Description of problem ====================== Given there is a VM running on a host in a cluster And the host is non-operational When a migration of the VM is initiated to another host in the cluster over a dedicated migration network Then the migration fails over a NullPointerException Version-Release number of selected component (if applicable) ============================================================ ovirt-engine-4.4.3.6-0.13.el8ev.noarch vdsm-4.40.33-1.el8ev.x86_64 How reproducible ================ Reproduces in automation tier2 executions Steps to Reproduce (requires at least 2 physical hosts and one VM) ================================================================== 1. Create 2 (required in cluster)VM networks: 'net_1', 'net_2'. 2. Start a VM on host_1. 3. Attach net_1 and net_2 to both hosts where each network is bridged to a single NIC. 4. Update the role of net_1 to be the cluster's migration network. 5. Perform an IFDOWN command on host_1 on the NIC bridged with net_2 (this causes host_1 to become non-operational since the NIC is DOWN and net_2 is a required network in the cluster. 6. Migrate the VM on host_1 to host_2. Actual results ============== Migration fails due to NullPointerException. Expected results ================ Migration succeeds. Additional info =============== - The RHV instance is in stand-alone mode (not Hosted-Engine). - Reproduction occured in an environment where the was also a third host in the cluster which was deliberatley put into maintenance to be excluded from migration logic and to force migration to the other remaining host in the cluster.
The NPE is unrelated to vm-migration but to run once I actually don't see any migration is the log And what's the reason the host became non-operational? it's not a common case to have a non-operational host with running VMs on it
Hi Arik. 1. We have reproduced this null pointer exception twice already. It is reproduced during our migration tests and yes it is fail on the run once vm command. during our migration tests. 2. The reason for host non-opertional is to cover a migration scenario and that is OK. this test running for many years and testing a very specific flow. 3. I don't know what exactly trigger this exception, but we saw it twice. null pointer shouldn't happen. We saw it twice on the run once VM command in these specific tests.
looks like the host list contains a null in CpuOverloadPolicyUnit.filter(CpuOverloadPolicyUnit.java:68) seems like a bug.

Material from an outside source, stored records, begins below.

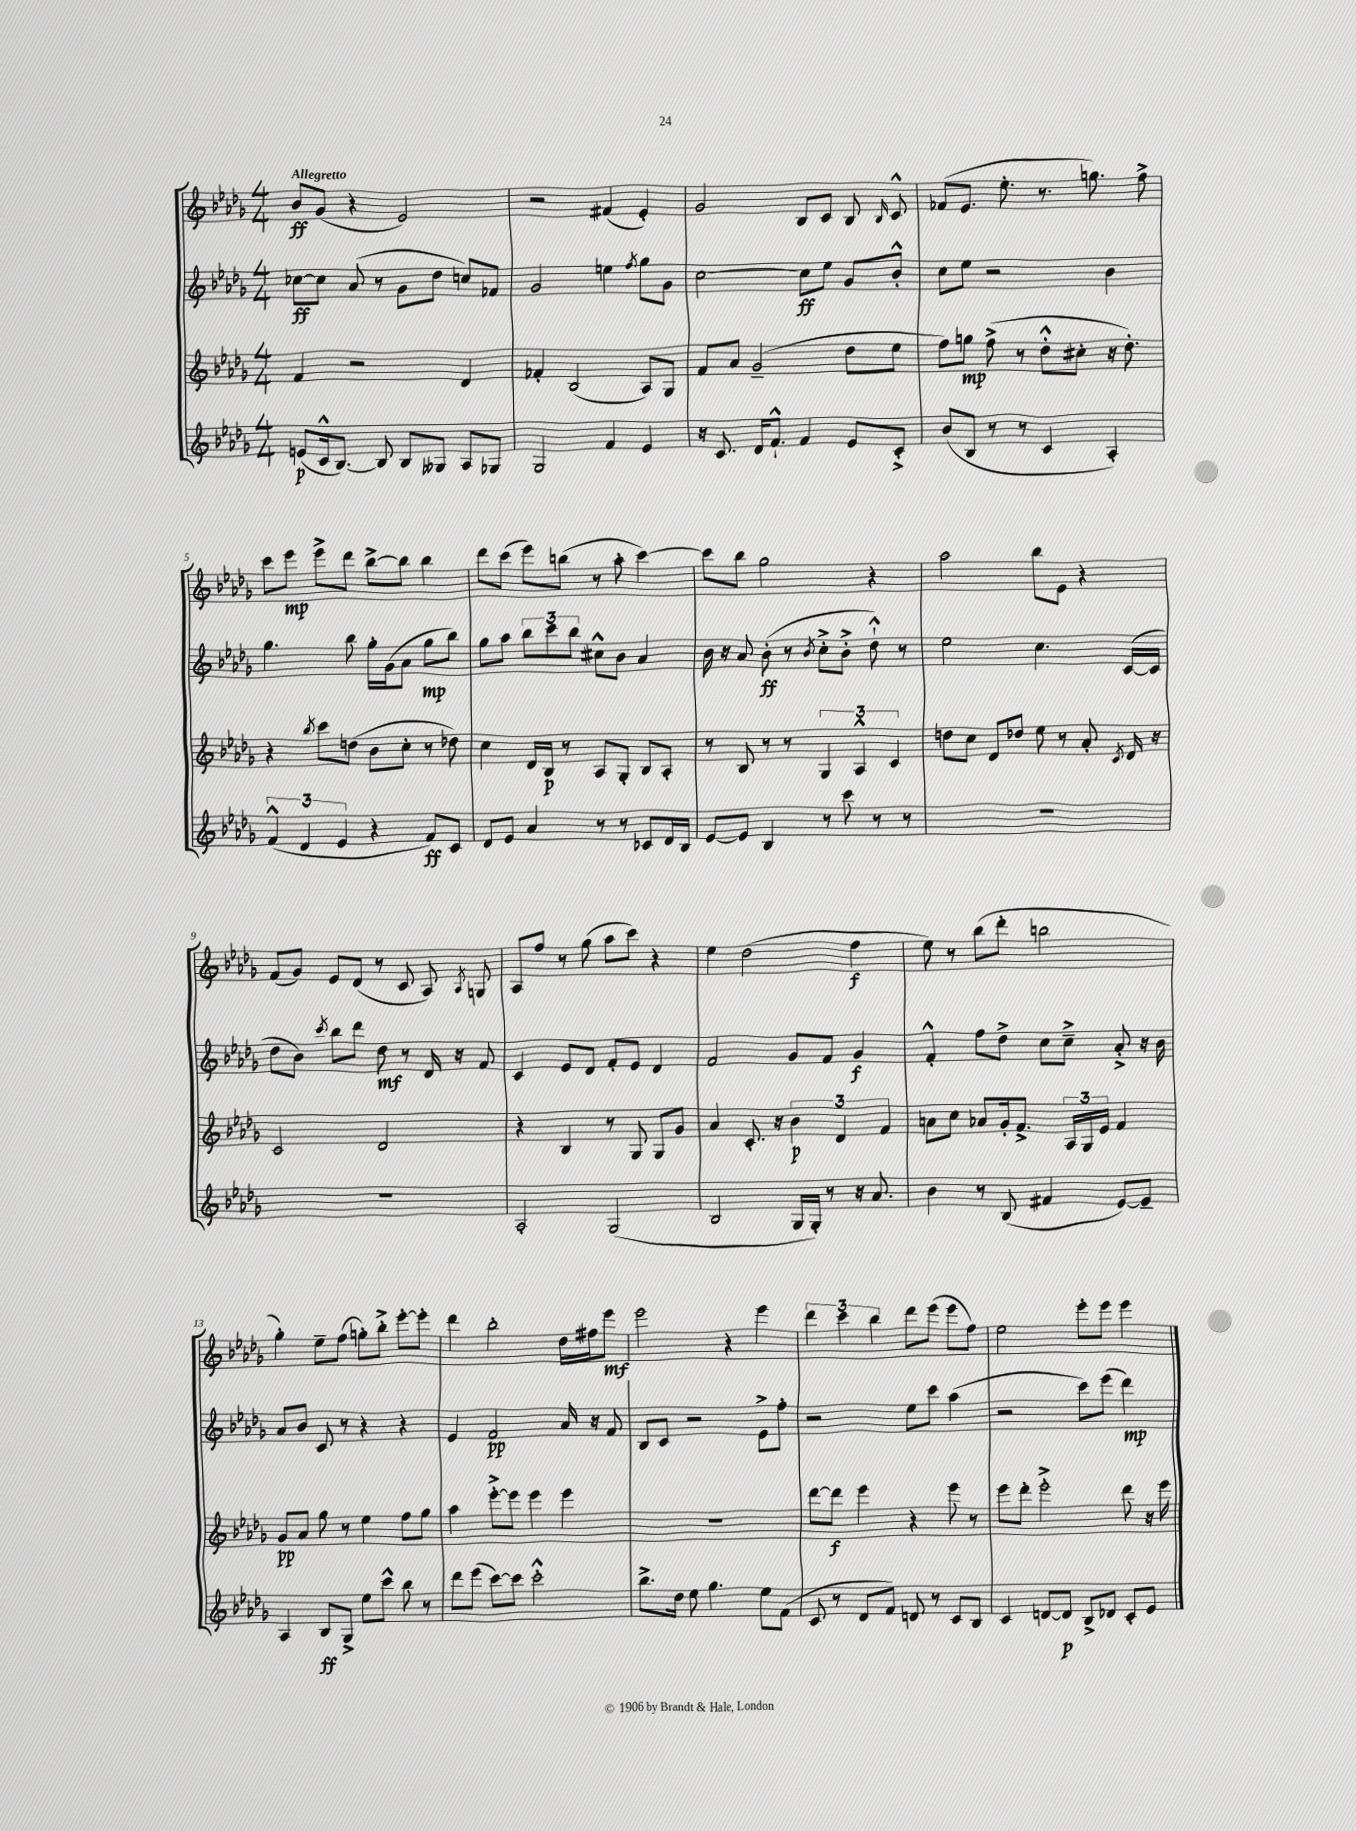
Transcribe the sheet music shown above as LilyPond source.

<<
\new StaffGroup <<
\new Staff = "s0" {
    \clef treble \key des \major \numericTimeSignature \time 4/4 \tempo "Allegretto"
    \autoBeamOff bes'8[\ff ges'8]( r4 ees'2) |
    r2 fis'4( ees'4-.) |
    ges'2 bes8[ c'8] bes8 \grace { bes16 } c'8-^ |
    fes'8[( ees'8.] ees''8.-. r8. g''8.) f''8-> |
    c'''8[ ees'''8]\mp ees'''8[-> des'''8] bes''8[~-> bes''8] bes''4 |
    des'''8[ c'''8]( ees'''8[) b''8]( r8 aes''8-. c'''4~) |
    c'''8[ bes''8] ges''2 r4 |
    aes''2 bes''8[ ees'8] r4 |
    f'8[( ges'8]) ees'8[ des'8]( r8 c'8 aes8) \acciaccatura { aes8 } g8 |
    aes8[ f''8] r8 ges''8( aes''8[ c'''8]) r4 |
    ees''4 des''2( f''4\f |
    ees''8) r8 bes''8[( des'''8]-. b''2 |
    ges''4-.) ees''8[-- f''8]( g''8[-.) bes''8]-.-> ees'''8[~-. ees'''8]-. |
    des'''4 bes''2-. des''16[ fis''16 ees'''8]\mf |
    ees'''2 r4 ees'''4 |
    \tuplet 3/2 { des'''4 c'''4 bes''4 } des'''8[ ees'''8]( ees'''8[ f''8]) |
    ees''2 ees'''8[-. ees'''8] ees'''4 \bar "|." |
}
\new Staff = "s1" {
    \clef treble \key des \major \numericTimeSignature \time 4/4
    \autoBeamOff ces''8[~\ff ces''8] aes'8( r8 ges'8[ des''8] c''8[) fes'8] |
    ges'2 e''4 \acciaccatura { f''8 } ges''8[ ges'8] |
    c''2~ c''8[\ff ees''8] ges'8[ bes'8]-.-^ |
    c''8[ ees''8] r2 bes'4 |
    ges''4. bes''8 ges''16[-. ges'16( aes'8] ges''8[\mp bes''8]) |
    ges''8[ aes''8] \tuplet 3/2 { bes''8[ c'''8 bes''8] } cis''8[-^ bes'8] aes'4 |
    bes'16 r16 aes'8 bes'8-.\ff( r8 \acciaccatura { bes'8 } c''8[-.-> bes'8]-.-> des''8-!-^) r8 |
    ees''2 c''4. c'16[~( c'16] |
    des''8[ bes'8]) \acciaccatura { c'''8 } bes''8[ des'''8] des''8\mf r8 des'16 r16 f'8 |
    c'4 ees'8[ des'8] f'8[-. ees'8] des'4 |
    f'2 ges'8[ f'8] ges'4\f |
    f'4-.-^ f''8[ des''8]-> c''8[ c''8]---> aes'8-.-> r16 bes'16 |
    aes'8[ bes'8] c'8 r8 r4 r4 |
    ees'4 f'2\pp aes'16 r16 f'8 |
    bes8[ c'8] r2 ees'8[-> f''8]-. |
    r2 ees''8[ c'''8] aes''4( |
    r2 c'''8[) ees'''8]( des'''4\mp) \bar "|." |
}
\new Staff = "s2" {
    \clef treble \key des \major \numericTimeSignature \time 4/4
    \autoBeamOff f'4 r2 des'4 |
    fes'4-. bes2( aes8[) ges8] |
    f'8[ aes'8] ges'2--( des''8[ ees''8] |
    f''8[) g''8]\mp f''8->( r8 des''8[-.-^ cis''8]-. r16 des''8.-.) |
    r4 \acciaccatura { bes''8 } c'''8[ d''8]( bes'8[ c''8]-. r8 des''8) |
    c''4 des'16[ bes16]\p r8 aes8[ ges8]-. bes8[ aes8]-. |
    r8 bes8 r8 r8 \tuplet 3/2 { ges4 aes4-^ c'4 } |
    d''8[ c''8] des'8[ des''8] ees''8 r8 aes'8-. \acciaccatura { c'8 } des'16 r16 |
    c'2 des'2 |
    r4 bes4 r8 ges8 ges8[ ges'8] |
    aes'4 c'8.-. r16 \tuplet 3/2 { bes'4\p des'4 f'4 } |
    a'8[ c''8] aes'8[ ges'16-. f'8.]-> \tuplet 3/2 { aes16[ ges16 ees'16] } f'4 |
    ges'8[\pp aes'8] ges''8 r8 ees''4 f''8[ ges''8] |
    aes''4 ees'''8[~-.-> ees'''8] ees'''4 ees'''4 |
    r1 |
    des'''8[~ des'''8]\f ees'''4 r4 ees'''8 r8 |
    ees'''8[ des'''8]-. ees'''2-.-> des'''8 r16 ees'''16 \bar "|." |
}
\new Staff = "s3" {
    \clef treble \key des \major \numericTimeSignature \time 4/4
    \autoBeamOff e'8[\p( c'16-^ bes8.]~) bes8 bes8[ geses8] aes8[ ges8] |
    ges2 f'4 ees'4 |
    r16 c'8. des'16[ f'8.]-!-^ f'4 ees'8[ c'8]-.-> |
    bes'8[( bes8] r8 r8 c'4 aes4-.) |
    \tuplet 3/2 { f'4-^( des'4 ees'4 } r4 f'8[\ff) c'8] |
    des'8[ ees'8] aes'4 r8 r8 ces'8[ des'16 bes16] |
    ees'8[~ ees'8] bes4 r8 c'''8 r8 r8 |
    R1 |
    R1 |
    aes2-. ges2( |
    bes2 ges16[ ges16]-.) r8 r16 aes'8. |
    bes'4 r8 bes8( fis'4 ees'8[~) ees'8]-- |
    aes4 bes8[\ff ges8]-> ees''8[ c'''8]-^ bes''8 r8 |
    des'''8[ ees'''8]( c'''8[~) c'''8] c'''2-.-^ |
    bes''8.[-> des''16] ees''8 ges''4. ees''8[ f'8]( |
    c'8 r8 des'8[ f'8]) d'8 r8 c'8[ bes8] |
    c'4 d'8[~ d'8]\p bes8[-> des'8] c'8[-. ees'8] \bar "|." |
}
>>
>>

I don't think that 'vds' is null because then we would have failed in SlaValidator#getEffectiveCpuCores (that is called from CpuOverloadPolicyUnit.java:56) I suspect that the cpu usage is null but it's not clear what can lead to that Liran, can you please take a look?

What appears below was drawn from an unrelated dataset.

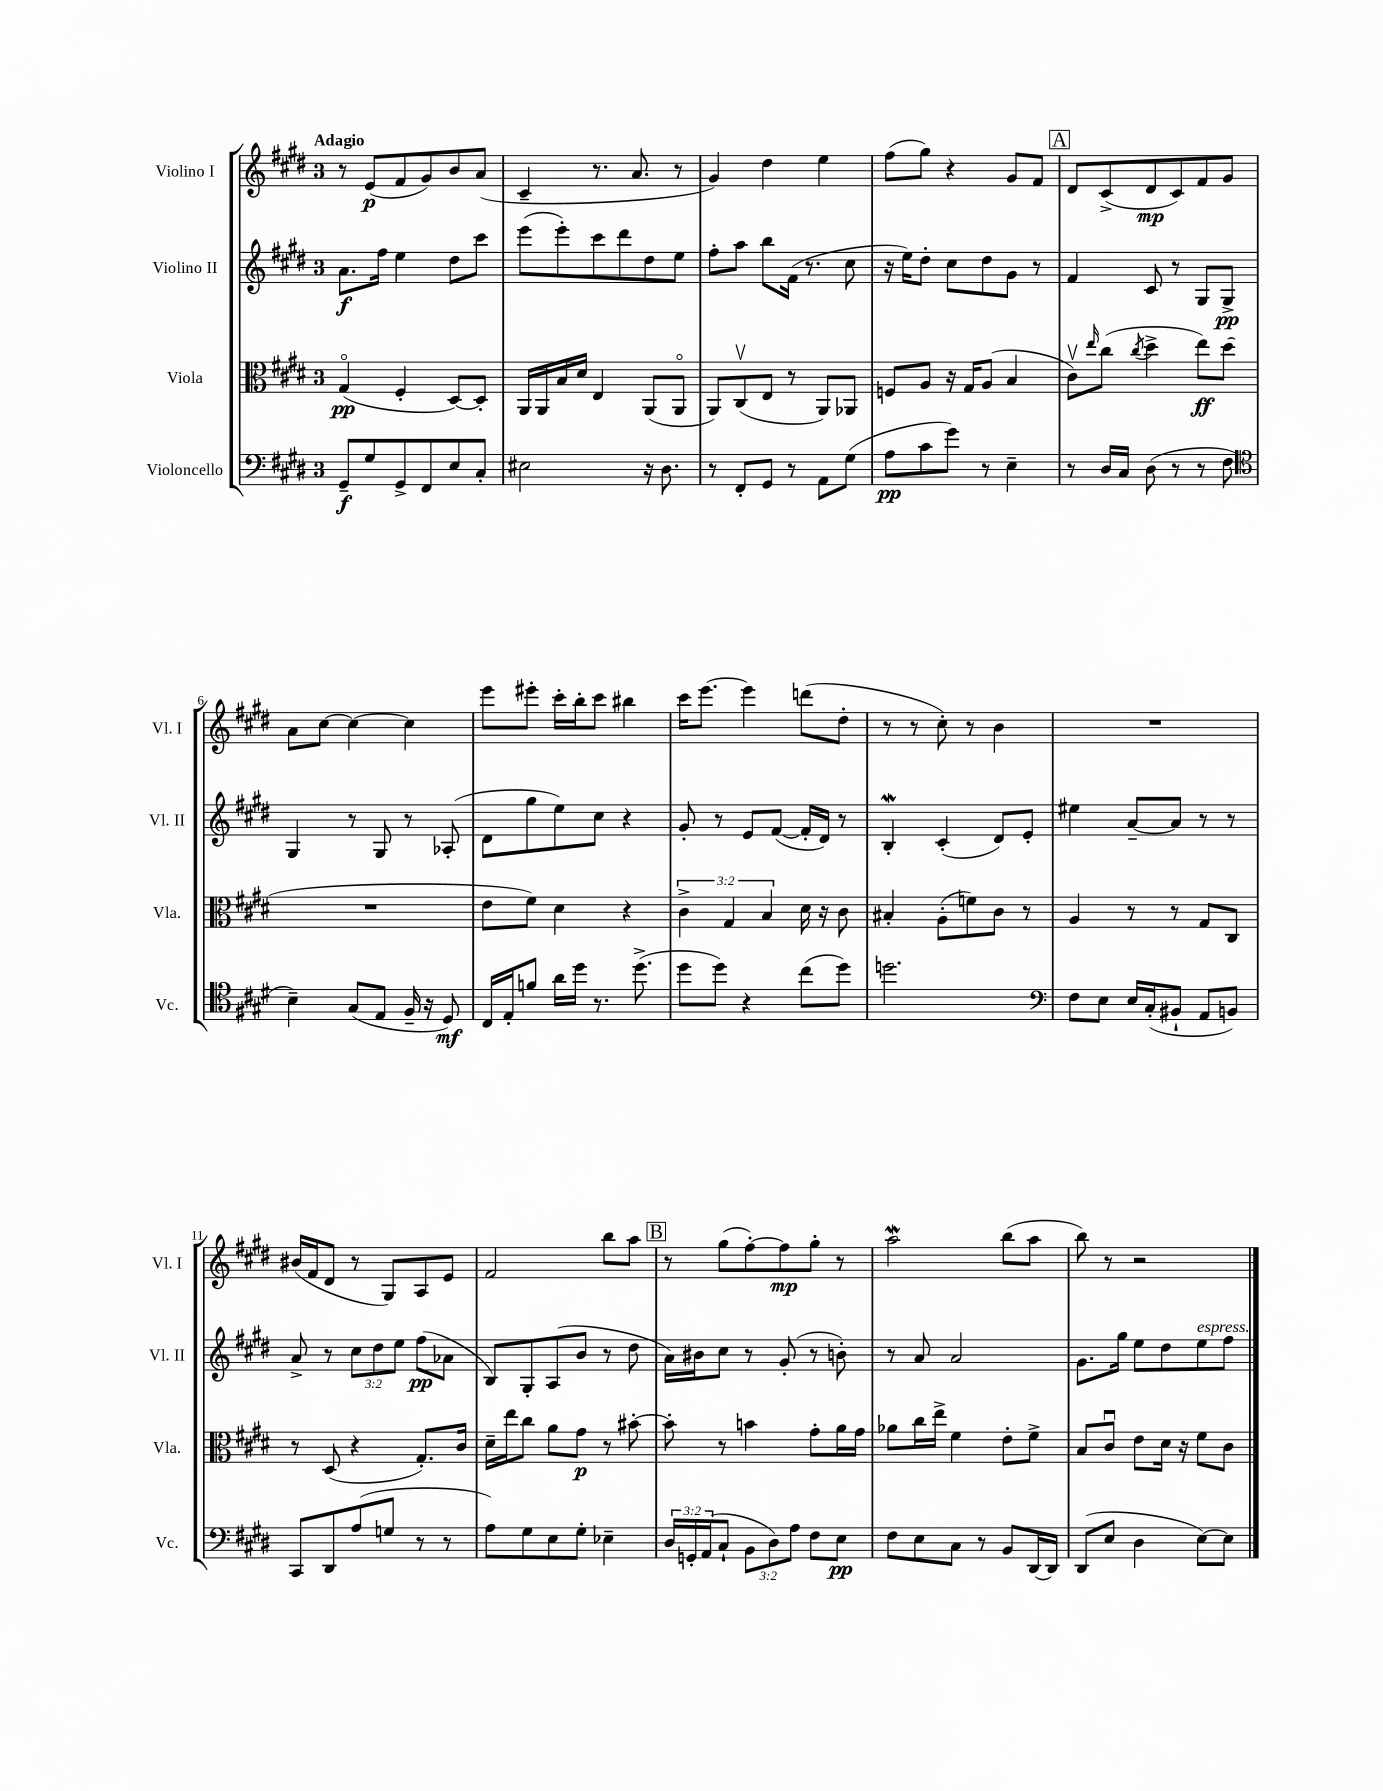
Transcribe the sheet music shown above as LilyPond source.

This bug report has Keywords: Regression or TestBlocker. Since no regressions or test blockers are allowed between releases, it is also being identified as a blocker for this release. Please resolve ASAP.
This doesn't seen like a regression because it doesn't look like we have code changes that cause it. Is it really an automation blocker? or one case? As for the investigation: It is possible there is a race on the host status, when having it 'Up' already in the engine, it didn't finish the InitVdsOnUpCommand. We can tell that, because of: 2020-10-12 03:24:12,748+03 INFO [org.ovirt.engine.core.bll.RunVmOnceCommand] (default task-8) [vms_syncAction_b7a19089-0a15-425a] Lock freed to object 'EngineLock:{exclusiveLocks='[6c8a82ef -3323-4c84-b770-6982d31be97b=VM]', sharedLocks=''}' 2020-10-12 03:24:12,753+03 ERROR [org.ovirt.engine.api.restapi.resource.AbstractBackendResource] (default task-8) [] Operation Failed: [General command validation failure.] 2020-10-12 03:24:13,040+03 INFO [org.ovirt.engine.core.dal.dbbroker.auditloghandling.AuditLogDirector] (EE-ManagedScheduledExecutorService-engineScheduledThreadPool-Thread-3) [59fd53] EVENT _ID: VDS_DETECTED(13), Status of host host_mixed_2 was set to Up. Here the run once command started while InitVdsOnUpCommand didn't finish and host_mixed_2 probably was in the list of hosts to schedule on. We get them from SchedulingManager::fetchHosts and each host should be in Up state. When InitVdsOnUpCommand finishes it populates the VDS with the right values using getStats command to VDSM. To verify it, can you check if it's reproducible manually? or, by waiting few seconds after the host became up in your automation case? In any case, the easy fix will be checking for null value and dropping that host from the list.
This bug blocks a test with a very specific scenario in which we want to see that a VM is migrated to another host in the cluster incase its host becomes non-operational. I tried to reproduced it manually several times and had no success. also this issue seems to reproduce on tier2 and not running this test solely - which adds a point to the probability this is caused by a race. I vote in favor of the easy fix.
This bugzilla is included in oVirt 4.4.4 release, published on December 21st 2020. Since the problem described in this bug report should be resolved in oVirt 4.4.4 release, it has been closed with a resolution of CURRENT RELEASE. If the solution does not work for you, please open a new bug report.